▶ _TEXTO FORNECIDO_
____________________
Blair e a "fera selvagem"

Já o discurso do ex-primeiro ministro Tony Blair (ver íntegra aqui, em inglês), ao contrário do livro de Al Gore, trata de forma direta da cobertura que a mídia inglesa faz da política e dos políticos.

Depois de elogiar a imprensa, reconhecer que ela é essencial em uma sociedade livre e dizer que seu discurso não é uma reclamação, mas sim um argumento, Blair afirma que "faz parte da liberdade poder fazer comentários sobre os meios de comunicação". Selecionei, então, alguns de seus comentários, na seqüência em que aparecem no texto:

"(…) [O público] é a prioridade, mas ele não é bem atendido pelo atual estado de coisas.

"Uma grande parte do nosso [do governante] trabalho hoje – fora das decisões realmente maiores, mas tão importante como qualquer outra coisa – é lidar com a mídia, sua dimensão, seu peso e sua hiperatividade constante. Em alguns momentos ela literalmente subjuga você.

"Nós gastamos muito tempo discutindo por que há tanto cinismo em relação à política e à atividade pública. (…) Minha consideração, depois de 10 anos, é que a verdadeira razão para o cinismo é precisamente o modo como os políticos e a mídia interagem. Nós, no mundo da política, porque temos medo de dizer as coisas, acabamos alimentando a noção de que somos os únicos responsáveis.
____________________
▶ _USANDO AS INFORMAÇÕES_
a) Responda, com base no texto sobre o discurso de Blair:
(i) Com que obra o discurso de Blair é contrastado no início?
(ii) Segundo Blair, o que faz parte da liberdade?
(iii) Qual é, na consideração de Blair, a verdadeira razão para o cinismo em relação à política?
b) Repita fielmente o trecho do texto sobre o discurso de Blair, tudo o que vai de "Depois de elogiar" até "literalmente subjuga você.".

▶ _DADOS DISPONÍVEIS_
____________________
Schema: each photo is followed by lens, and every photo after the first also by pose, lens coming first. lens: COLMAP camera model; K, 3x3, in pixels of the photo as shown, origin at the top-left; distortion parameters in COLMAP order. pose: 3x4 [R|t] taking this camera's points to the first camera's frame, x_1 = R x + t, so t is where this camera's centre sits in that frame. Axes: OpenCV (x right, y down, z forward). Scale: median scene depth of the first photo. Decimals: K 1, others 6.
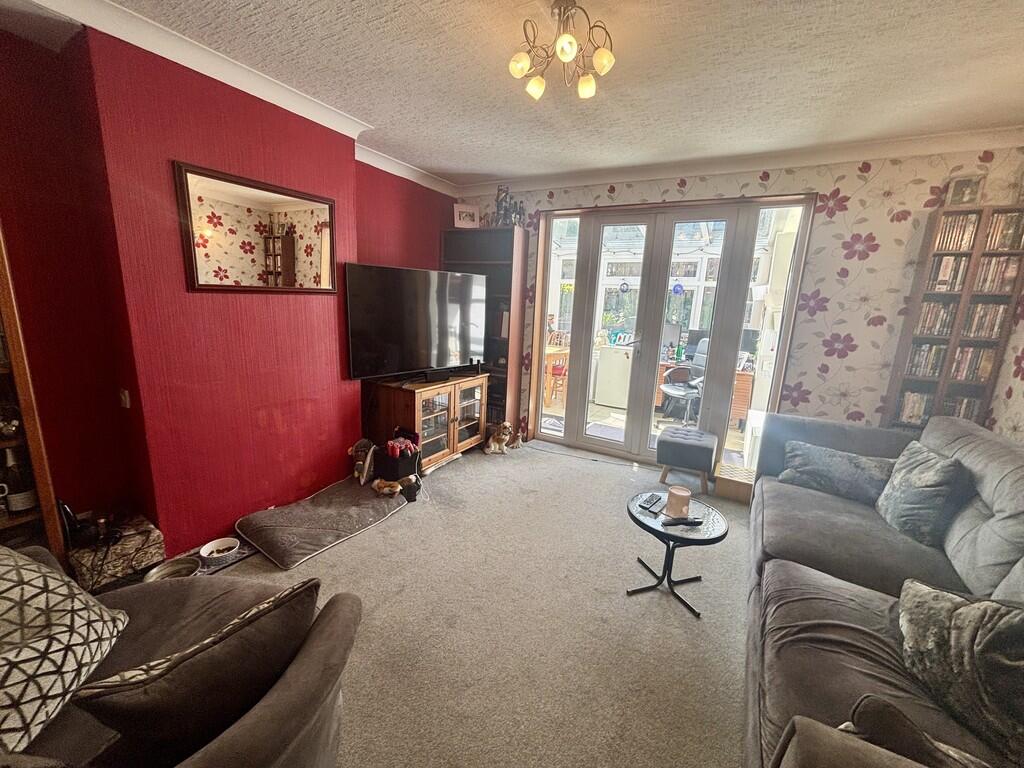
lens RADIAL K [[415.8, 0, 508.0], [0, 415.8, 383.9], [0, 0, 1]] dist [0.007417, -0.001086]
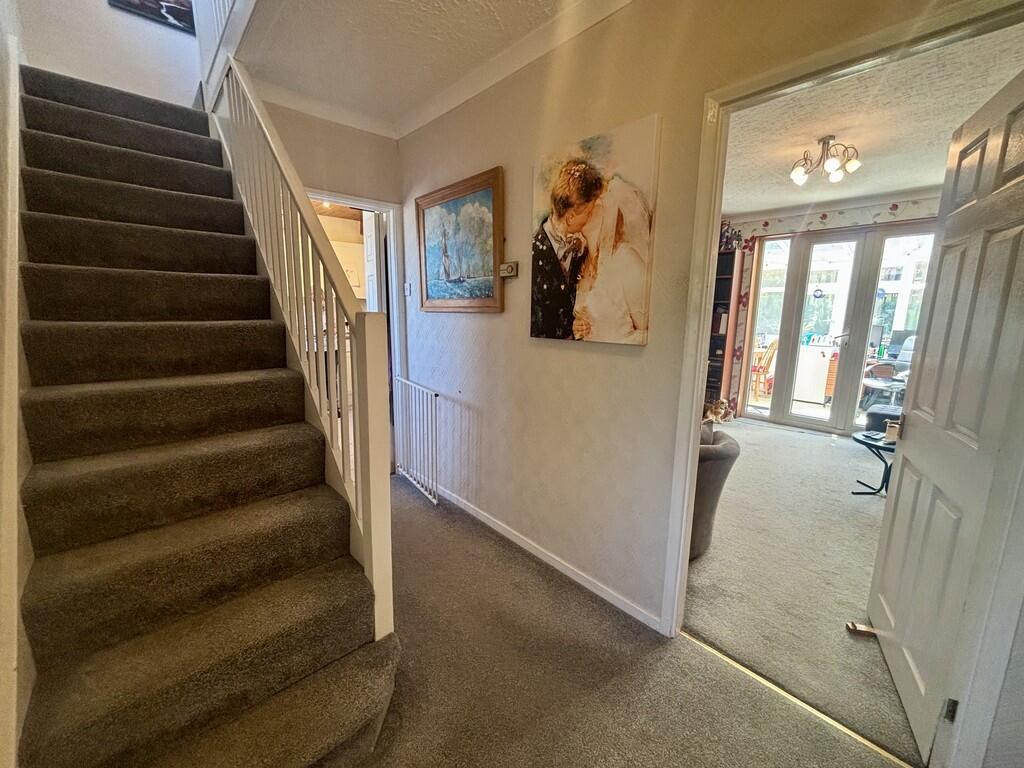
____________________
▶ _RESPOSTAS AOS EXERCÍCIOS_
a)
(i) Com o livro de Al Gore.
(ii) Poder fazer comentários sobre os meios de comunicação.
(iii) O modo como os políticos e a mídia interagem.

b)
Depois de elogiar a imprensa, reconhecer que ela é essencial em uma sociedade livre e dizer que seu discurso não é uma reclamação, mas sim um argumento, Blair afirma que "faz parte da liberdade poder fazer comentários sobre os meios de comunicação". Selecionei, então, alguns de seus comentários, na seqüência em que aparecem no texto:

"(…) [O público] é a prioridade, mas ele não é bem atendido pelo atual estado de coisas.

"Uma grande parte do nosso [do governante] trabalho hoje – fora das decisões realmente maiores, mas tão importante como qualquer outra coisa – é lidar com a mídia, sua dimensão, seu peso e sua hiperatividade constante. Em alguns momentos ela literalmente subjuga você.